The Defendant's appeal is premised on the grounds that he received ineffective assistance of counsel from his trial counsel in that, despite being issued an Order by Magistrate Lindsay prior to trial permitting the testimony of a defense expert who had concluded that White's wrist injury was "chronic, " and therefore, sustained prior to the incident with the Defendant, trial counsel failed to call the expert to testify. (Def. Br. 2.) According to the Defendant, the expert testimony, if credited, would have negated White's claim that the Defendant's contact was "offensive." (Def. Br. 2.) The Defendant asserts that such failure by trial counsel warrants a new trial or, in the alternative, an evidentiary hearing as to whether the Defendant received effective assistance of counsel.

The Defendant, however, misapprehends the elements of a simple assault. 18 U.S.C. Section 113(a)(5) "criminalizes [s]imple assault, ' a term grounded in common law." United States v. Delis, 558 F.3d 177, 180 (2d Cir. 2009). The Second Circuit has construed simple assault to include a "completed common-law battery, " id. at 181, which is defined as the unlawful application of force to the person of another, ' including an offensive touching." Id. at 180 (citation omitted). Since common-law battery does not require a specific intent to injure, the Second Circuit has held that "conviction under § 113(a)(5) for conduct constituting common-law battery does not require any finding of specific intent to injure." Id. at 183; see also United States v. Hawkins, No. 07-CR-355, 2008 U.S. Dist. LEXIS 5366, at *11 n.4 (E.D.N.Y. Jan. 23, 2008) (finding that "neither physical injury nor intent to cause it is an element" of simple assault). Nor does a conviction for simple assault require a finding that the victim was actually injured. See United States v. Hawkins, 303 Fed.App'x 17, 18 (2d Cir. 2008) (affirming district court's conviction of simple assault).

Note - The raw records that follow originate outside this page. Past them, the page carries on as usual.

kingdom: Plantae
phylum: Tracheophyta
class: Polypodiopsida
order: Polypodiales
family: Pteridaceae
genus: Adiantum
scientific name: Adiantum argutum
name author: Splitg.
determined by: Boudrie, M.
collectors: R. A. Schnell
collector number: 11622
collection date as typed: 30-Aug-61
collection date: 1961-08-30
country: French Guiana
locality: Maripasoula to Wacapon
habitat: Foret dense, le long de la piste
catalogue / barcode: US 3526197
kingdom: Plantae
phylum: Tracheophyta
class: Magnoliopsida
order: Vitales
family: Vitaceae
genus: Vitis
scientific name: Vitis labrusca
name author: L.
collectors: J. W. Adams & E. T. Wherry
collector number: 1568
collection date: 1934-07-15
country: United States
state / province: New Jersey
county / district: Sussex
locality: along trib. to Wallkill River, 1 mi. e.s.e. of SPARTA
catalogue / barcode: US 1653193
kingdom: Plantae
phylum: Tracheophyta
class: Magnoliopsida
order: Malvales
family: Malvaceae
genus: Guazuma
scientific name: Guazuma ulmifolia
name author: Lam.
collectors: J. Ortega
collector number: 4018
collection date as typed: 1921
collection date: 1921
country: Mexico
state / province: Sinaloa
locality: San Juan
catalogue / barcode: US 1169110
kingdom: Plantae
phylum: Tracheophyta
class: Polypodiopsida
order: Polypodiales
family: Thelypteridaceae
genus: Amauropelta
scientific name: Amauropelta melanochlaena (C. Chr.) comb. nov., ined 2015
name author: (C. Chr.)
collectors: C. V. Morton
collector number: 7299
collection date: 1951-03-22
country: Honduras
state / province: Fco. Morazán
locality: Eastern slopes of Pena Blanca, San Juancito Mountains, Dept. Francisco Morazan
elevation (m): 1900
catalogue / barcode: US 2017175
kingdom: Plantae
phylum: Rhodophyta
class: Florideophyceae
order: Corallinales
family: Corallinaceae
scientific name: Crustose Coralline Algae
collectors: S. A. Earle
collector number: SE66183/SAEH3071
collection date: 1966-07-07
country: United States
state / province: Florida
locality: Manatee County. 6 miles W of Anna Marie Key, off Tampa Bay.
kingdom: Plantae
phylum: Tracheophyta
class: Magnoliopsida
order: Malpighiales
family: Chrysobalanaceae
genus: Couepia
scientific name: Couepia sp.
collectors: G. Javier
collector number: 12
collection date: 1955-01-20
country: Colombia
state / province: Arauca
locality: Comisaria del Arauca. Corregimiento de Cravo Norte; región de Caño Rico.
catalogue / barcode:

Based on the foregoing, since neither an intent to injure nor actual physical injury is required for a conviction of simple assault, the fact that Defendant's trial counsel failed to call an expert witness to testify as to the source of White's injuries does not constitute ineffective assistance of counsel. Nor is it reversible error. All that was required to convict the Defendant was proof that he committed an offensive touching. The record supports that finding. The judgment of conviction issued by Magistrate Judge Lindsay is accordingly affirmed.


For the foregoing reasons, Defendant's conviction for simple assault in violation of 18 U.S.C. § 113(a)(5) is affirmed.